ImageBrief is an online marketplace where commercial image buyers can license curated photos from professional photographers. It launched in Sydney in 2011, but has since relocated to New York. It’s raised over $US3 million from angel investors and venture capital funds in Australia and the United States.
It recently received its first institutional investment from New York’s Great Oaks Venture Capital, and Moss says just a few months on the company is really starting to see the benefits.
“What that means for us is suddenly we’re in a shared space in SoHo in New York, with a host of their portfolio of companies. They focus specifically on platforms and marketplaces so we benefited immediately from that networking and just sharing stories,” he says.
“We’ve just doubled the size of our team, hired a bunch of engineers and a product manager. We’re in the early stages of testing some new features within our closed beta, with a select number of photographers and buyers that we’ve got on an advisory board, essentially ambassadors that love the product.
“We’re pumped. We’ve got capital from backers that understand. Over 5500 ad agencies, brands and publishers and over 23,500 photographers, and 40% of our users come back within a 60 day period.
“We feel like we’re really starting to hit the tipping point.”
Moss is in Brisbane this week as part of the Digital Brisbane Strategy’s Visiting Entrepreneurs Program.
The program links Brisbane startups with successful international role models for coaching sessions, workshops and other events. On Tuesday he spoke at an “Entrepreneur’s Journey” lunch for residents and members at River City Labs.
How did @ImageBrief market themselves? “We launched a LinkedIn group for photo editors.” Community, validation and lead gen in one.
— Tech Tidal (@TechTidal) September 16, 2014
Since relocating to New York, Moss says the company’s sales focus has been “hyper focused” on that city in terms of reaching out to potential buyers and photographers. The visit Down Under gives him a chance to meet with ImageBrief’s Australian-based engineering team and look outside New York in terms of sales.
Moss will be speaking at the IDEA Network, a student entrepreneurs’ club for the University of Queensland and the Queensland University of Technology, and is a keynote speaker at Creative Enterprise Australia’s Creative 3 Forum.
While he was here, he felt it important to lend a hand to fellow Australian entrepreneurs and help them avoid some mistakes he’s made along the way.
“It’s nice to be able to give back a bit, it’s never a straight line launching a business,” he says.
“For me it’s really about trying to help these guys avoid some of the pitfalls and the things you can fall into when you’re setting up a business and pass on some of the things we’ve learnt along the way.”
— Cat Matson (@catmatson) September 16, 2014
His visit is hosted in partnership with the Queensland government, QUT and Creative Enterprise Australia, and he praised the efforts of the state and local governments in supporting Queensland startups.
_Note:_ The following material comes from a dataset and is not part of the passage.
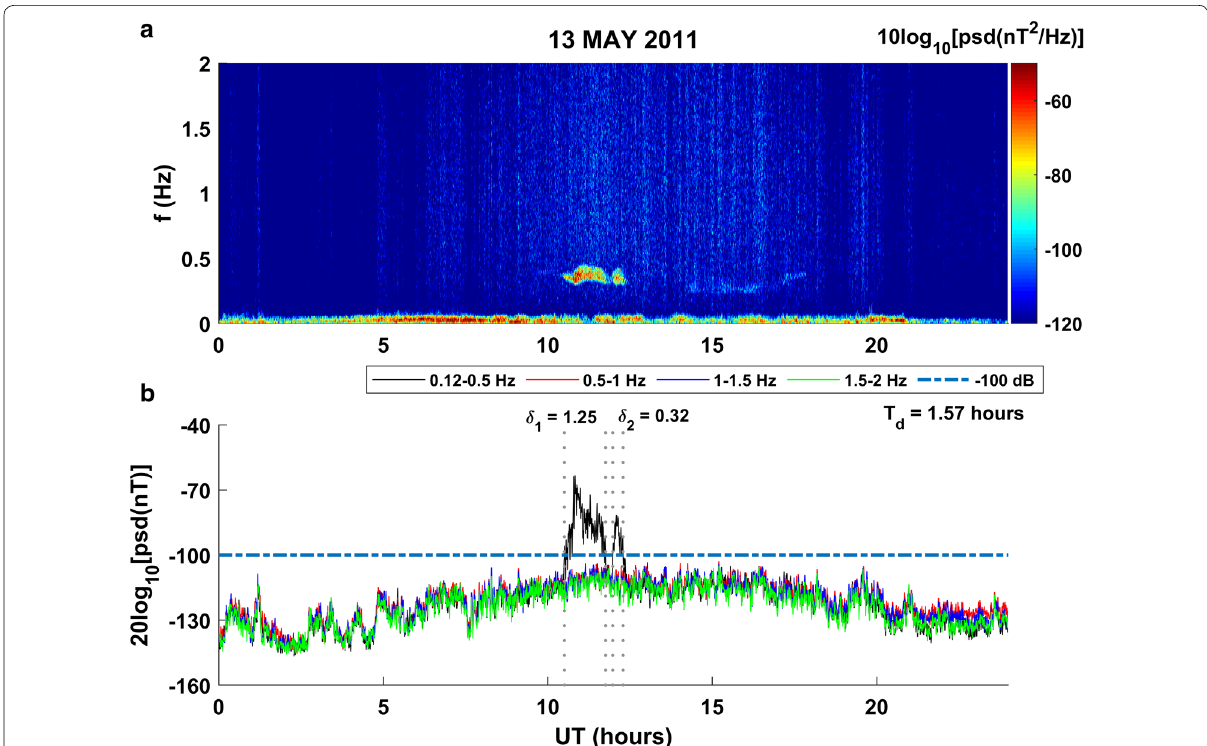
Fig. 1 a The spectrogram of total magnetic field variation, and b corresponding plot of averaged powers for different frequency bins are depicted as a function of universal time (UT LT-0.77 h) for EMIC wave activities observed on 13 May 2011. The intervals of EMIC wave activities are indicated = in the lower panel and they are marked with black dotted vertical lines. δ 1 and δ 2 represent the durations of occurrences of EMIC waves in frequency bin f 1 (0.12–0.5 Hz). The total EMIC wave duration for this day is 1.57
He called on the federal government to provide more support.
“(Brisbane) is clearly in its embryonic stages,” he says. “There’s a radical difference between Brisbane and New York. In New York I walk into any shared working space and it’s like walking into the factories of the future.”
“Hundreds of people sitting in front of screens looking to change the world. People have an idea and are surrounded by that inspiration. They realise that starting a business is a viable and a more attractive option.
“I don’t necessarily get the sense immediately that that’s the environment here. I get the sense it’s on the fringes when it should be front and centre with what everyone is thinking about. It’s important to give these people inspiration and understanding about what the path might look like, to improve their chances.”